A Little Rice

I’ll resist the urge to double back to edit the previous two days’ work as a lead in to this third. I think we all know how that would go if I did. I will note that there are a few things I’d like to clean up back there that I’ll pretend are emended as I move forward.

“The trill of an incoming text startled her. It read: He warded your phone…”

Her anger at being left behind seethed and she tried to throw her phone into the road—to hear it crack into the pavement and splash glass and circuitry over the gravel—but she couldn’t make her hand let go of the thing. She made a couple more incomplete casts before dropping it roughly, but safely, into her lap.

“Well, shit,” she echoed.

Karen assumed that if Malachi warded her phone he’d probably hidden her too. There was no use flagging down an unlikely passing car for help, so she grabbed up her phone and searched for how to treat a sprained ankle. Between HEM—which sounded like marketing—and RICE (rest, ice, compression, elevation) she knew she could handle the latter.

Once she pulled herself up to the bench and out of the dirt, she brushed off her gritty palms and began the short incantation to cool her ankle. She’d both frozen and boiled glasses of water and been commended for her quickness, but she’d never practiced precise control of either. She didn’t want to turn her ankle to ice, so she aimed the spell at her slipper first to cool it slowly then carefully moved her focus over to her ankle. The chill immediately brought relief to her hot flesh and swelling joint. She chanted in a timer and left the ankle cool for a bit while she thought about how to apply compression.

[running out of time so I’ll just list a few things as notes for later:]
– looks for something non-magical for compression first because of Professor Carrol’s training about avoiding magic if you can
– cant find anything so she tweaks a ‘push’ spell into the shape of a C, but ultimately can’t keep it in place
– next she works on breaking the ward on her phone. She can’t but she does discover a timer there and has to decide between calling 911 and waiting for and explaining it all to a Highway Patrol officer or just waiting
-eventually she gets back home where she puts her decision to protect herself in to action

419 words on day 797

A Warded Phone

Karen had managed to crawl back to the shade and was resting on the dirt, back against the concrete picnic table’s bench, with her injured leg extended. She may have been pissed that Malachi left her stranded along highway 56 between Clayton and Springer, but she was angry at herself for allowing it to happen.
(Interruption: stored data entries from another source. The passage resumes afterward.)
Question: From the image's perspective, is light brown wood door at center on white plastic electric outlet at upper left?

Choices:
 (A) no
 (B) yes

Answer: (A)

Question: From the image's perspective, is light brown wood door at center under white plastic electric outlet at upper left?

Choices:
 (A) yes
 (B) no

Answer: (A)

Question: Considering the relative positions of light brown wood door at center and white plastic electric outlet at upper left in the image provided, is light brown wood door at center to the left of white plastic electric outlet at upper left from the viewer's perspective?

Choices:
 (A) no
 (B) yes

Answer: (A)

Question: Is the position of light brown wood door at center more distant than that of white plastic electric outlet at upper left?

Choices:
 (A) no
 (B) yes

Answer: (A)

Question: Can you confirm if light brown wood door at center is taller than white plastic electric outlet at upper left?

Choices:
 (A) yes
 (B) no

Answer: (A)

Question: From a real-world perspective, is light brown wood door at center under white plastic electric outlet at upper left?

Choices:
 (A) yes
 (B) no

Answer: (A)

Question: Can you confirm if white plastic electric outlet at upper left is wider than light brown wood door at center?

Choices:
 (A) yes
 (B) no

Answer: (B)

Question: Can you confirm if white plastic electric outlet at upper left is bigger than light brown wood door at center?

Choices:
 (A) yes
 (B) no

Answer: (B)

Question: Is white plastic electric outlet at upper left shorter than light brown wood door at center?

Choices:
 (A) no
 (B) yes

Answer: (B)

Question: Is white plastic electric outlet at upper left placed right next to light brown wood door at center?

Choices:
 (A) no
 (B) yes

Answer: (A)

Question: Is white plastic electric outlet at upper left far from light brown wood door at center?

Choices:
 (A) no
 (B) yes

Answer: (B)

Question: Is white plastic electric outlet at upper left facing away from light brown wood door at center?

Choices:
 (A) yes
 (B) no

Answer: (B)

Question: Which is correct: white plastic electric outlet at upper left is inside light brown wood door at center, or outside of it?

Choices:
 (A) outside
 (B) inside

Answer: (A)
The other problem was that she understood why—and agreed. Which paradoxically cooled the first anger, but simmered the second. She wasn’t an easy girlfriend for a man like Malachi to have, she thought. He was serving his first tour in Vietnam the year she was born. [fact|logic check that] She supposed her youth made her exuberant about being with him while it just made him embarassed, and he was trying to protect her the only way he could because she wasn’t doing enough to protect herself.

Karen shuffled her phone out of her front pocket and was glad to see a single bar of coverage. “Hi, Margaret. It’s Karen. I need a text-hop…and I need your help with something else…I’ll tell you when I get there.”
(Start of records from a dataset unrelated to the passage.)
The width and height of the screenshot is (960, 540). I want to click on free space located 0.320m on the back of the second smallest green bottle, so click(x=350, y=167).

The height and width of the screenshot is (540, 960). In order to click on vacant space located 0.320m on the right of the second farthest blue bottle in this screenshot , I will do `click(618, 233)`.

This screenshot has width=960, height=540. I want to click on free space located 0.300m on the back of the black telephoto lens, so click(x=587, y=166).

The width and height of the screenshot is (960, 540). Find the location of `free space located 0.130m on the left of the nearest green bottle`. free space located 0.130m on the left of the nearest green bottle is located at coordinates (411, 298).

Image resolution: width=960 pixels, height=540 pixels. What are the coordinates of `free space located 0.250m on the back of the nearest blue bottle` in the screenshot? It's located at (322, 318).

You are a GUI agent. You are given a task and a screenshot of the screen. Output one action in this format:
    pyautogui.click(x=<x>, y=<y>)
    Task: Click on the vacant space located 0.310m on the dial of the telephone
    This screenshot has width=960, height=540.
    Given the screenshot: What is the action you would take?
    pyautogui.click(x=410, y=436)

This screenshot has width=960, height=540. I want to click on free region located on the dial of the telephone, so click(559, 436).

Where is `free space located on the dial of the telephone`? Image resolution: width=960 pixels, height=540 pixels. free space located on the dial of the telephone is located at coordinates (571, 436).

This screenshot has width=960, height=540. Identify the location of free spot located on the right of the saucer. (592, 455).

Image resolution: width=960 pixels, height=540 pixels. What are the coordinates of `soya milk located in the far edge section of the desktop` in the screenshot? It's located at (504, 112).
Karen hung up the phone and texted Margaret a single character: ‘K’. When nothing happened she checked her coverage—still a bar. The trill of an incomming text startled her. It read: He warded your phone.

[Action]

217 words on day 796

Like A Can of Tuna

Work and weekends have taken a toll on my production in the last small measure of days. I’m up early this Monday—though not terribly—hoping I’ll not sacrifice the writing today.

I dug out rocks again yesterday and again drifted into some thoughts on worldbuilding and mundane magic. Saturday I asked what the consequences would be if magic were used to sweep a floor or do dishes on a regular basis not just when your fairie godmother swings into town for the prince’s ball. I compared mundant magic to electricity, but didn’t explicitly make the connection to the way we ignore electricity everyday.

I think that mundane magic would experience the same troubles. People would no longer find it interesting. They’d find it useful and ubiquitous. When it ran out they’d still be flipping switches in the dark while their brains stared blankly like cats at a can of tuna.

I don’t exactly know how I got from there to this next stop. And I’m not sure how it becomes useful in a story world I ain’t writ yet. But I wonder if we real people like the idea of magic because of it’s newness, because it holds the possibility of giving our adult brains the chance to learn something new. Truly new. That maybe there is a feeling we get as toddlers and children as we experience everything for the first or fifth time and not for the five-millionth. The feeling of growing a brain. Of wet virgin neurons painting our lives on blank sheets. A feeling we crave without knowing. One the seems like it could be satisfied if only we could learn to levitate cars or transform lead into gold or become invisible or fly a broom.

Ok. So now stuff that into a plot and see what squeezes out the other end.